In [2]:
# Imports
from aws_snowflake_config import aws_s3_connection, snowflake_connection
import logging
from botocore.exceptions import ClientError
import os

In [5]:
s3_client, bucket_name = aws_s3_connection()

# Get a list of all the files with the extension in the directory_path
def get_files_in_directory(directory_path, extension):
    files=[]
    for f in os.listdir(directory_path):
        if f.endswith(extension):
            files.append(f)
    return files

# Function  to upload the file of type extension to S3 bucket
def upload_file_to_s3(file_path, type, extension):
    try:
        # Fetching all files in the directory with the given extension
        list_of_files = get_files_in_directory(file_path,extension)
        print("\n",type.rstrip("/"),"files:",)
        print(list_of_files)
        
        # Upload if files exist
        if list_of_files:
            for file in list_of_files:
                try:
                    file_full_path=os.path.join(file_path, file)    # file path in local directory
                    key_value = type + file   # file path in S3 bucket
                    
                    # Upload the file to S3 using boto3
                    response = s3_client.upload_file(file_full_path, bucket_name, key_value)
                    print(f'File uploaded successfully: {file_full_path} -> s3://{bucket_name}/{key_value}')
                except ClientError as e:
                    logging.error(e)
        else:
            print(f'No files found in the {file_path} directory.')
    except Exception as e:
        print(f'Error uploading file {file_path}: {e}')

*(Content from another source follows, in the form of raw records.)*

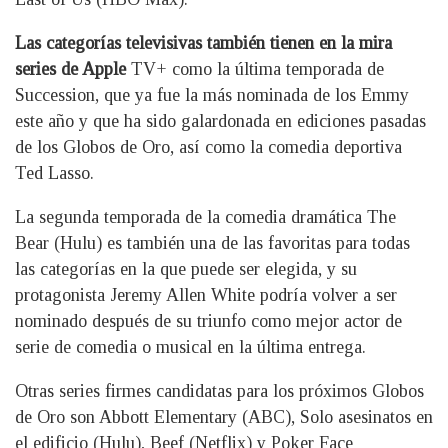
Las categorías televisivas también tienen en la mira
series de Apple
TV+ como la última temporada de
Succession, que ya fue la más nominada de los Emmy
este año y que ha sido galardonada en ediciones pasadas
de los Globos de Oro, así como la comedia deportiva
Ted Lasso.
La segunda temporada de la comedia dramática The
Bear (Hulu) es también una de las favoritas para todas
las categorías en la que puede ser elegida, y su
protagonista Jeremy Allen White podría volver a ser
nominado después de su triunfo como mejor actor de
serie de comedia o musical en la última entrega.
Otras series firmes candidatas para los próximos Globos
de Oro son Abbott Elementary (ABC), Solo asesinatos en
el edificio (Hulu), Beef (Netflix) y Poker Face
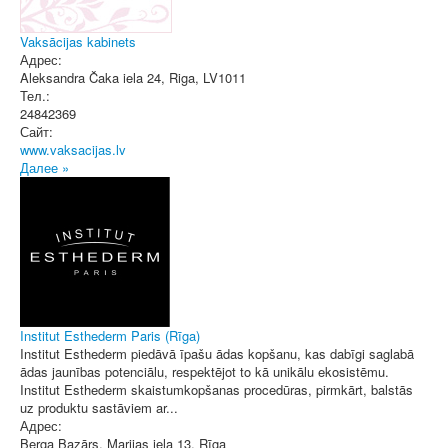
Vaksācijas kabinets
Адрес:
Aleksandra Čaka iela 24
,
Riga
, LV1011
Тел.:
24842369
Сайт:
www.vaksacijas.lv
Далее »
Institut Esthederm Paris (Rīga)
Institut Esthederm piedāvā īpašu ādas kopšanu, kas dabīgi saglabā
ādas jaunības potenciālu, respektējot to kā unikālu ekosistēmu.
Institut Esthederm skaistumkopšanas procedūras, pirmkārt, balstās
uz produktu sastāviem ar...
Адрес:
Berga Bazārs, Marijas iela 13
,
Rīga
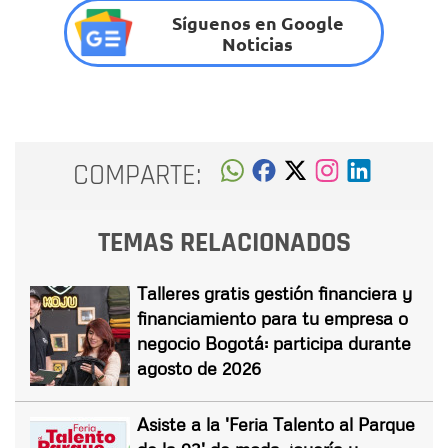
Síguenos en Google
Noticias
COMPARTE:
TEMAS RELACIONADOS
Talleres gratis gestión financiera y
financiamiento para tu empresa o
negocio Bogotá: participa durante
agosto de 2026
Asiste a la 'Feria Talento al Parque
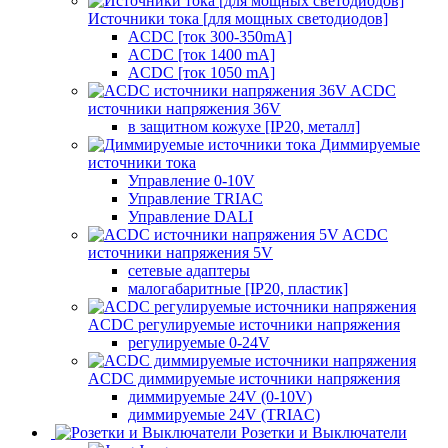
Источники тока [для мощных светодиодов]
ACDC [ток 300-350mA]
ACDC [ток 1400 mA]
ACDC [ток 1050 mA]
ACDC
источники напряжения 36V
в защитном кожухе [IP20, металл]
Диммируемые
источники тока
Управление 0-10V
Управление TRIAC
Управление DALI
ACDC
источники напряжения 5V
сетевые адаптеры
малогабаритные [IP20, пластик]
ACDC регулируемые источники напряжения
регулируемые 0-24V
ACDC диммируемые источники напряжения
диммируемые 24V (0-10V)
диммируемые 24V (TRIAC)
Розетки и Выключатели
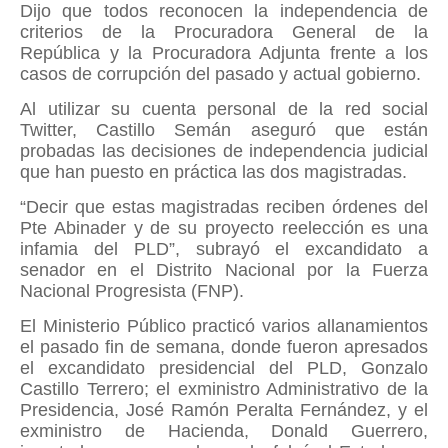
Dijo que todos reconocen la independencia de
criterios de la Procuradora General de la
República y la Procuradora Adjunta frente a los
casos de corrupción del pasado y actual gobierno.
Al utilizar su cuenta personal de la red social
Twitter, Castillo Semán aseguró que están
probadas las decisiones de independencia judicial
que han puesto en práctica las dos magistradas.
“Decir que estas magistradas reciben órdenes del
Pte Abinader y de su proyecto reelección es una
infamia del PLD”, subrayó el excandidato a
senador en el Distrito Nacional por la Fuerza
Nacional Progresista (FNP).
El Ministerio Público practicó varios allanamientos
el pasado fin de semana, donde fueron apresados
el excandidato presidencial del PLD, Gonzalo
Castillo Terrero; el exministro Administrativo de la
Presidencia, José Ramón Peralta Fernández, y el
exministro de Hacienda, Donald Guerrero,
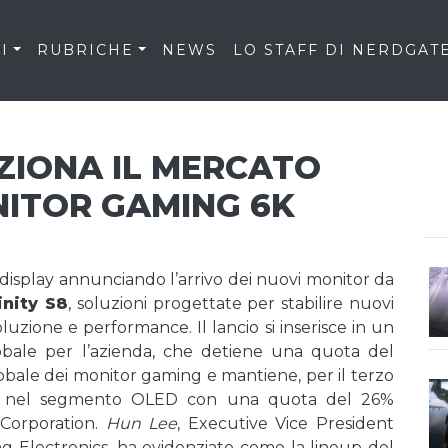
I
RUBRICHE
NEWS
LO STAFF DI NERDGAT
ZIONA IL MERCATO
NITOR GAMING 6K
 display annunciando l’arrivo dei nuovi monitor da
nity S8
, soluzioni progettate per stabilire nuovi
oluzione e performance. Il lancio si inserisce in un
lobale per l’azienda, che detiene una quota del
lobale dei monitor gaming e mantiene, per il terzo
one nel segmento OLED con una quota del 26%
 Corporation.
Hun Lee
, Executive Vice President
ng Electronics, ha evidenziato come la lineup del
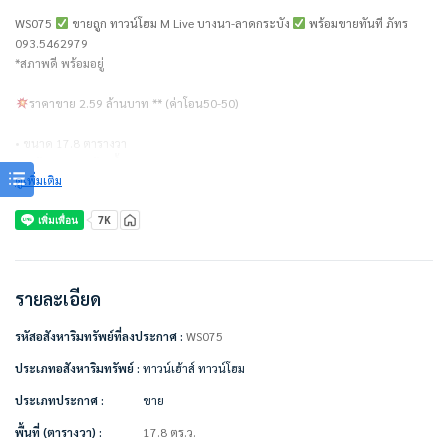
WS075
ขายถูก ทาวน์โฮม M Live บางนา-ลาดกระบัง
พร้อมขายทันที ภัทร
093.5462979
*สภาพดี พร้อมอยู่
ราคาขาย 2.59 ล้านบาท ** (ค่าโอน50-50)
• ขนาด 17.8 ตารางวา
• 4 ห้องนอน 2 ห้องน้ำ
ดูเพิ่มเติม
• 2 ชั้น
• ค่าส่วนกลาง 35 บาท/ตร.ว.
แถมเครื่องใช้ไฟฟ้า/ตกแต่งเฟอร์นิเจอร์
• แอร์
• ทีวี
รายละเอียด
• ตู้เย็น
• เตียง + ที่นอน
รหัสอสังหาริมทรัพย์ที่ลงประกาศ :
WS075
• ตู้เสื้อผ้า
• ผ้าม่าน
ประเภทอสังหาริมทรัพย์ :
ทาวน์เฮ้าส์ ทาวน์โฮม
• โซฟา
ประเภทประกาศ :
ขาย
• แทงค์น้ำ + ปั้มน้ำ
• เคาน์เตอร์ครัว
พื้นที่ (ตารางวา) :
17.8 ตร.ว.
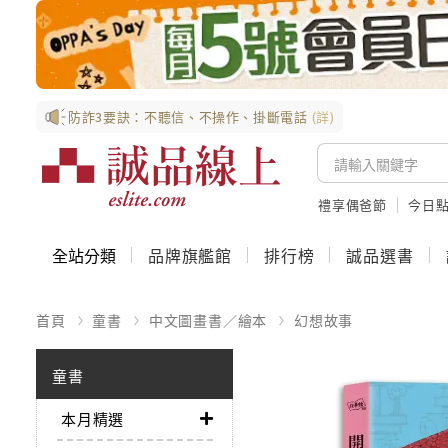
防詐3要訣：不聽信、不操作、掛斷電話
(詳)
禮享偶爸節
今日
全站分類
品牌旗艦館
排行榜
誠品選書
首頁
童書
中文圖畫書／繪本
幻想故事
童書
本月精選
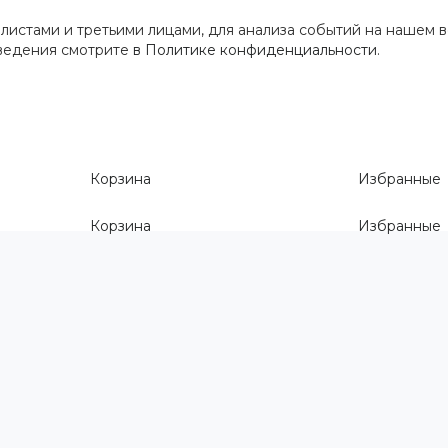
истами и третьими лицами, для анализа событий на нашем в
сведения смотрите
в Политике конфиденциальности
.
Корзина
Избранные
Корзина
Избранные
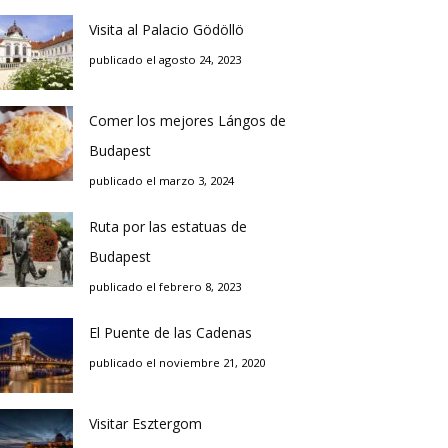
Visita al Palacio Gödöllö
publicado el agosto 24, 2023
Comer los mejores Lángos de
Budapest
publicado el marzo 3, 2024
Ruta por las estatuas de
Budapest
publicado el febrero 8, 2023
El Puente de las Cadenas
publicado el noviembre 21, 2020
Visitar Esztergom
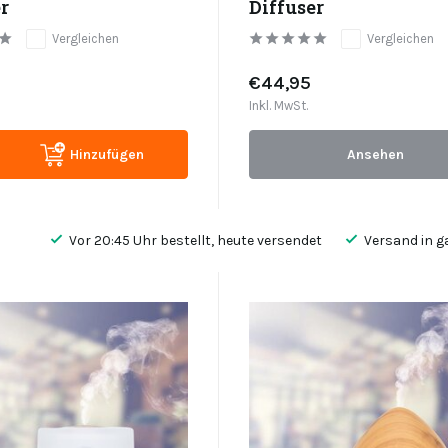
r
Diffuser
Vergleichen
Vergleichen
€44,95
Inkl. MwSt.
Hinzufügen
Ansehen
Vor 20:45 Uhr bestellt, heute versendet
Versand in g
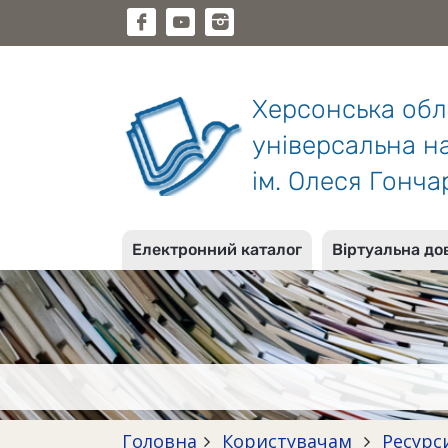
Херсонська об
універсальна на
ім. Олеся Гонча
Електронний каталог
Віртуальна до
Головна
Користувачам
Ресурс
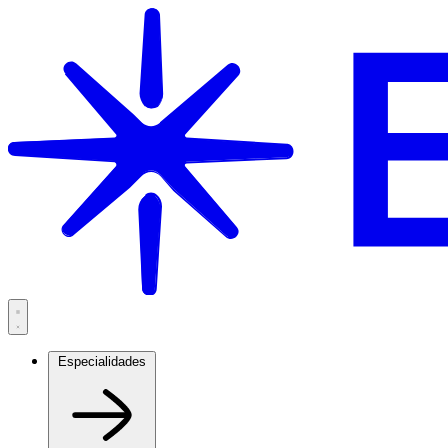
Saltar
al
contenido
Especialidades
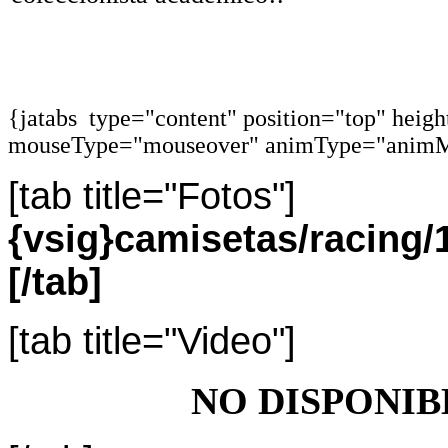
{jatabs type="content" position="top" heig
mouseType="mouseover" animType="animM
[tab title="Fotos"]
{vsig}camisetas/racing
[/tab]
[tab title="Video"]
NO DISPONIB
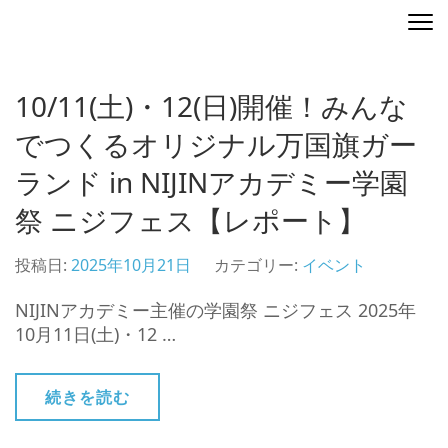
コ
ディレクティングマップ
地図を演出する
ン
テ
ン
10/11(土)・12(日)開催！みんな
ツ
へ
でつくるオリジナル万国旗ガー
ス
ランド in NIJINアカデミー学園
キ
ッ
祭 ニジフェス【レポート】
プ
(Enter
投稿日:
2025年10月21日
カテゴリー:
イベント
を
押
NIJINアカデミー主催の学園祭 ニジフェス 2025年
す)
10月11日(土)・12 …
続きを読む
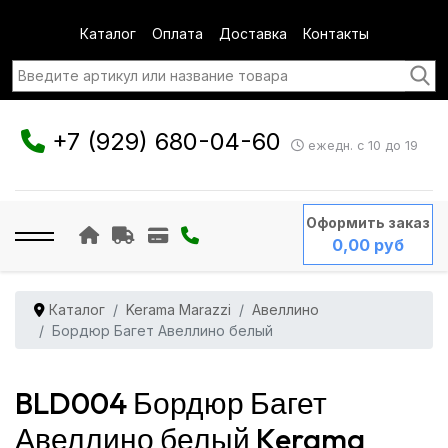
Каталог
Оплата
Доставка
Контакты
+7 (929) 680-04-60
ежедн. с 10 до 19
Оформить заказ
0,00 руб
Каталог
Kerama Marazzi
Авеллино
Бордюр Багет Авеллино белый
BLD004 Бордюр Багет
Авеллино белый Kerama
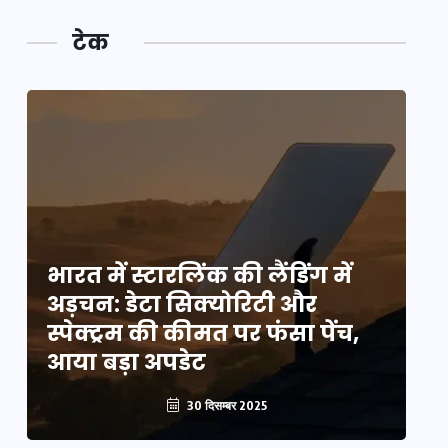
टेक
भारत में स्टारलिंक की लैंडिंग में
भा
अड़चन: डेटा सिक्योरिटी और
अ
स्पेक्ट्रम की कीमत पर फंसा पेंच,
स्
आया बड़ा अपडेट
आ
30 दिसम्बर 2025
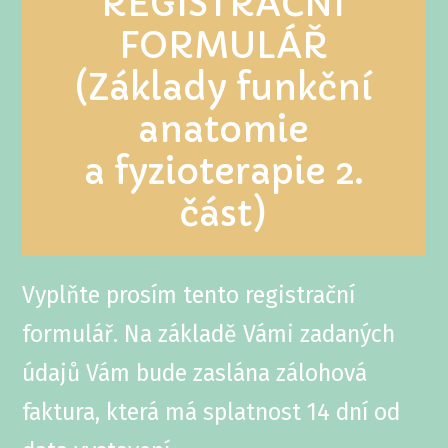
REGISTRAČNÍ
FORMULÁŘ
(Základy funkční
anatomie
a fyzioterapie 2.
část)
Vyplňte prosím tento registrační
formulář. Na základě Vámi zadaných
údajů Vám bude zaslána zálohová
faktura, která má splatnost 14 dní od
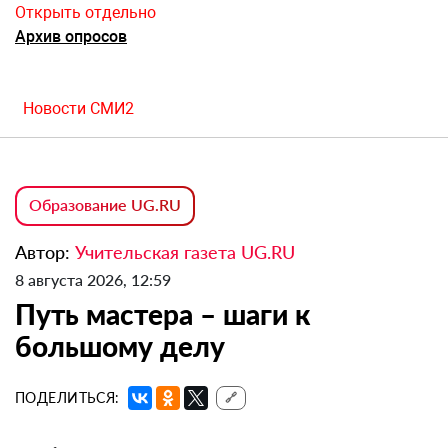
Открыть отдельно
Архив опросов
Новости СМИ2
Образование UG.RU
Автор:
Учительская газета UG.RU
8 августа 2026, 12:59
Путь мастера – шаги к
большому делу
ПОДЕЛИТЬСЯ:
🔗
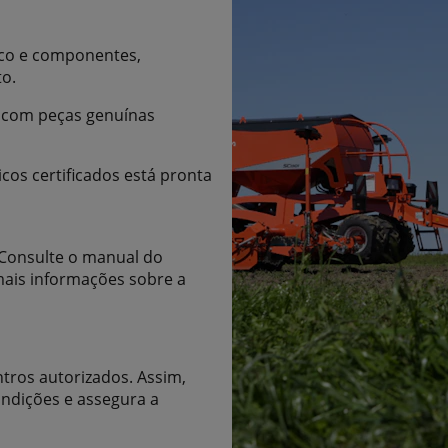
ico e componentes,
o.
e com peças genuínas
icos certificados está pronta
 Consulte o manual do
mais informações sobre a
tros autorizados. Assim,
ndições e assegura a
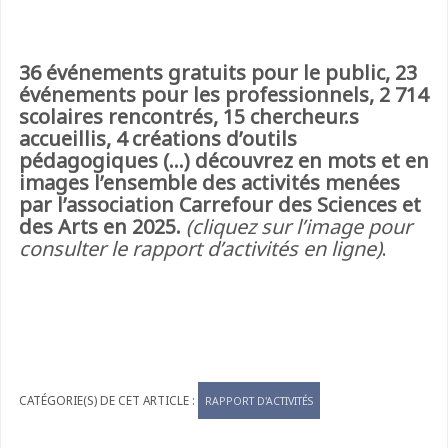
36 événements gratuits pour le public, 23
événements pour les professionnels, 2 714
scolaires rencontrés, 15 chercheur.s
accueillis, 4 créations d’outils
pédagogiques (…) découvrez en mots et en
images l’ensemble des activités menées
par l’association Carrefour des Sciences et
des Arts en 2025.
(cliquez sur l’image pour
consulter le rapport d’activités en ligne)
.
RAPPORT D'ACTIVITÉS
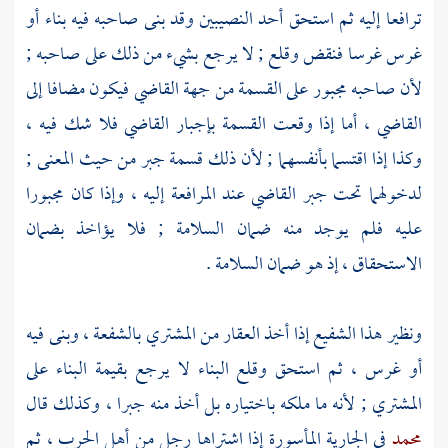
ترافعا إليه ثم استحق أحد النصيبين وقد بنى صاحبه فيه بناء أو
غرس غرسا فنقض وقلع ; لا يرجع بشيء من ذلك على صاحبه ;
لأن صاحبه مجبور على القسمة من جهة القاضي فيكون مضافا إلى
القاضي ، أما إذا وقعت القسمة بإجبار القاضي فلا شك فيه ،
وكذا إذا اقتسما بأنفسهما ; لأن ذلك قسمة جبر من حيث المعنى ;
لدخولهما تحت جبر القاضي عند المرافعة إليه ، وإذا كان مجبورا
عليه فلم يوجد منه ضمان السلامة ; فلا يؤاخذ بضمان
الاستحقاق ، إذ هو ضمان السلامة .
ونظير هذا الشفيع إذا أخذ العقار من المشتري بالشفعة ، وبنى فيه
أو غرس ، ثم استحق وقلع البناء لا يرجع بقيمة البناء على
المشتري ; لأنه ما ملكه باختياره بل أخذ منه جبرا ، وكذلك قال
محمد
في الجارية المأسورة إذا اشتراها رجل من أهل الحرب ، ثم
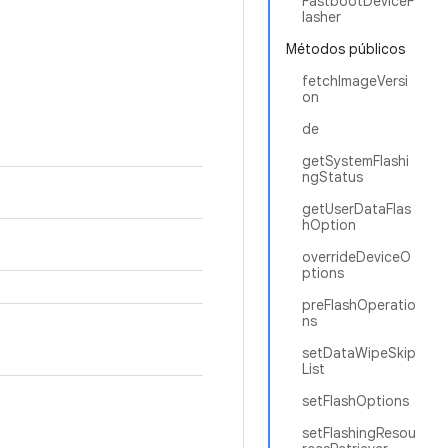
FastbootDeviceF
lasher
Métodos públicos
fetchImageVersi
on
de
getSystemFlashi
ngStatus
getUserDataFlas
hOption
overrideDeviceO
ptions
preFlashOperatio
ns
setDataWipeSkip
List
setFlashOptions
setFlashingResou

upload_file_to_s3('../web-scraping-and-dataset/','CSV_Data/','.csv')
upload_file_to_s3('../pdf-extractions/pypdf','PyPDF/','.txt')
upload_file_to_s3('../pdf-extractions/grobid','Grobid/','.txt')



 CSV_Data files:
['scraped_data.csv']
File uploaded successfully: ../web-scraping-and-dataset/scraped_data.csv -> s3://bigdata-group3-assignment2/CSV_Data/scraped_data.csv

 PyPDF files:
['PyPDF_RR_2024_l1_combined.txt', 'PyPDF_RR_2024_l2_combined.txt', 'PyPDF_RR_2024_l3_combined.txt']
File uploaded successfully: ../pdf-extractions/pypdf\PyPDF_RR_2024_l1_combined.txt -> s3://bigdata-group3-assignment2/PyPDF/PyPDF_RR_2024_l1_combined.txt
File uploaded successfully: ../pdf-extractions/pypdf\PyPDF_RR_2024_l2_combined.txt -> s3://bigdata-group3-assignment2/PyPDF/PyPDF_RR_2024_l2_combined.txt
File uploaded successfully: ../pdf-extractions/pypdf\PyPDF_RR_2024_l3_combined.txt -> s3://bigdata-group3-assignment2/PyPDF/PyPDF_RR_2024_l3_combined.txt

 Grobid files:
[]
No files found in the ../pdf-extractions/grobid directory.